The attached hack fixes the problem, but I'm not convinced this is an appropriate fix. Is it necessary to hold the virNetServer lock when calling virNetServerProgramFree(job->prog)? I notice the lock is not held in the error path of virNetServerHandleJob().
+++ b/src/rpc/virnetserver.c @@ -774,7 +774,9 @@ void virNetServerFree(virNetServerPtr srv) for (i = 0 ; i < srv->nservices ; i++) virNetServerServiceToggle(srv->services[i], false);
+ virNetServerUnlock(srv); virThreadPoolFree(srv->workers); + virNetServerLock(srv);
As written, this can't be right, because it reads a field of srv outside the locks. But maybe you meant:
<type> tmp = srv->workers; srv->workers = NULL; virNetServerUnlock(srv); virThreadPoolFree(tmp); virNetServerLock(srv);
as a possible fix that doesn't violate the safety rules of reading fields from srv outside a lock.
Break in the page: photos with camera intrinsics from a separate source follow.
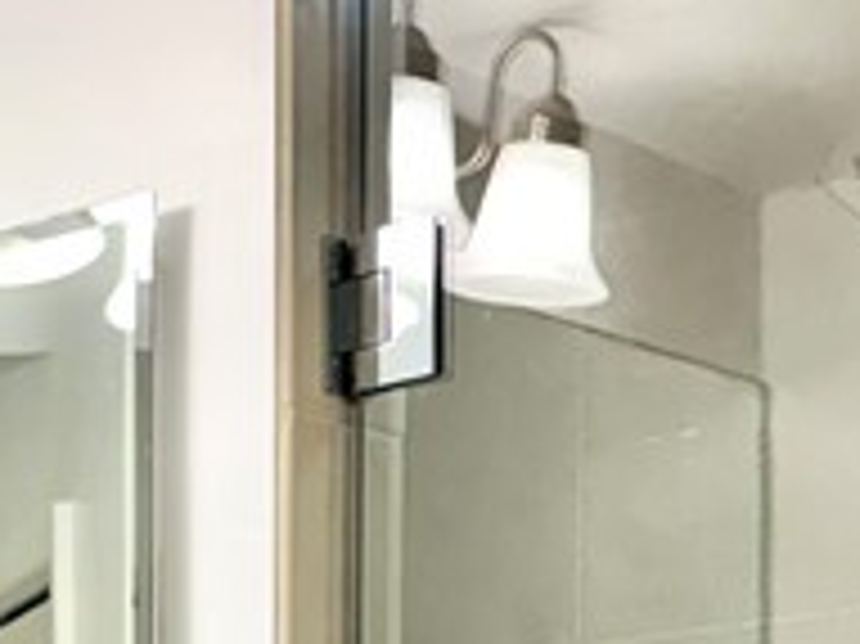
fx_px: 3203
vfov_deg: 10.7
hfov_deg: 14.5
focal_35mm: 129
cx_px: -338
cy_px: 1189
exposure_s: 1/120
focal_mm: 6.76
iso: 200
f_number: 1.78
Perhaps, but it _currently_ appears srv->workers is only set in virNetServerNew(), which is called when libvirtd starts. I suppose that could change in the future, causing a bug as I wrote it.
I hope danpb chimes in on this one, as he is more of an expert when it comes to the locking rules in virnet*.
Agreed. I think there is a better fix here. Thanks, Jim